Mango tin murder charge sensationally dropped

A former McDonald’s worker accused of bashing a widower to death with a tin of mangoes and a Virgin Mary statue had the case against her sensationally dropped.

Katia Pyliotis was found guilty of murder in 2018 following her fourth trial but was later acquitted in the Court of Appeal and ordered to face a retrial.

The 39-year-old was due to face a fifth trial accused of the murder of widower Elia Abdelmessih, who was found bludgeoned to death at his Kew East home in 2005.

A dented tin of mangoes and a broken Virgin Mary statue were found near the 69-year-old’s body.

But Prosecutor Angela Ellis told the Supreme Court on Monday the charge of murder had been discontinued.

“It’s a very sensible suggestion given the way the evidence had been coming out,” Justice Elizabeth Hollingworth said.

The move comes after a former homicide detective was quizzed about three confessions another woman – Susan Reddie – made about the murder.

The widower paid Ms Reddie for sex and she died of natural causes in 2012. She was never charged in relation to the murder.

The detective said she recanted her claims but a police diary unearthed last year found evidence of more confessions.

The judge said last year she had serious doubts about the officer’s credibility.

“I may well find that he’s an outright liar,” Justice Hollingworth said during the hearing last year.

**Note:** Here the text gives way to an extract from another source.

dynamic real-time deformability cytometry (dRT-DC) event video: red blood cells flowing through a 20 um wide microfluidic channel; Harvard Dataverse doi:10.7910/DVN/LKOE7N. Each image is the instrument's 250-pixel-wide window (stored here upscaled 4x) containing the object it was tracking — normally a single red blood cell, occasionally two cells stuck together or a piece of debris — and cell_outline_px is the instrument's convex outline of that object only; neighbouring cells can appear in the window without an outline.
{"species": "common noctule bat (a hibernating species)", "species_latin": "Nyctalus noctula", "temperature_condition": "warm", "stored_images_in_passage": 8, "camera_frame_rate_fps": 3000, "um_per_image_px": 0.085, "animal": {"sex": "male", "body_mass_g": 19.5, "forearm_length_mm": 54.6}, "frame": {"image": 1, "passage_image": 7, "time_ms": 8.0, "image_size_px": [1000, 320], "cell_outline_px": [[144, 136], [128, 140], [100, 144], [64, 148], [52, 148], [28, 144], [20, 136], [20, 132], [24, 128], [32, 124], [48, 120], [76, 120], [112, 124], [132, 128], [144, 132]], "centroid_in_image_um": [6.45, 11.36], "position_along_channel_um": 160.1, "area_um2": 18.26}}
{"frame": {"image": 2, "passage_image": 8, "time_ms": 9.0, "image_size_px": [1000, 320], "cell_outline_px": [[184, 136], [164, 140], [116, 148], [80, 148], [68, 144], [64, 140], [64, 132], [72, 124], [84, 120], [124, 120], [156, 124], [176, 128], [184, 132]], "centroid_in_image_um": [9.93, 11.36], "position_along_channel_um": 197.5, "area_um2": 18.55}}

Ms Pyliotis had spent four years behind bars until she was granted bail last year following the appeal decision.

She was working at McDonald’s where the widower was a regular customer in 2005 and had known him.

Her conviction was overturned with the Court of Appeal critical about comments trial judge Justice Paul Coghlan made about the defence argument including labelling some questions “boring”.

In a statement, the Director of Public Prosecutions said the relevant material and whether it was in the public interest to proceed with another trial had been reviewed.

“After careful consideration, the DPP determined that it was appropriate to discontinue the prosecution,” the DPP said.

Her lawyers now want the state to cover her legal costs since the Court of Appeal decision.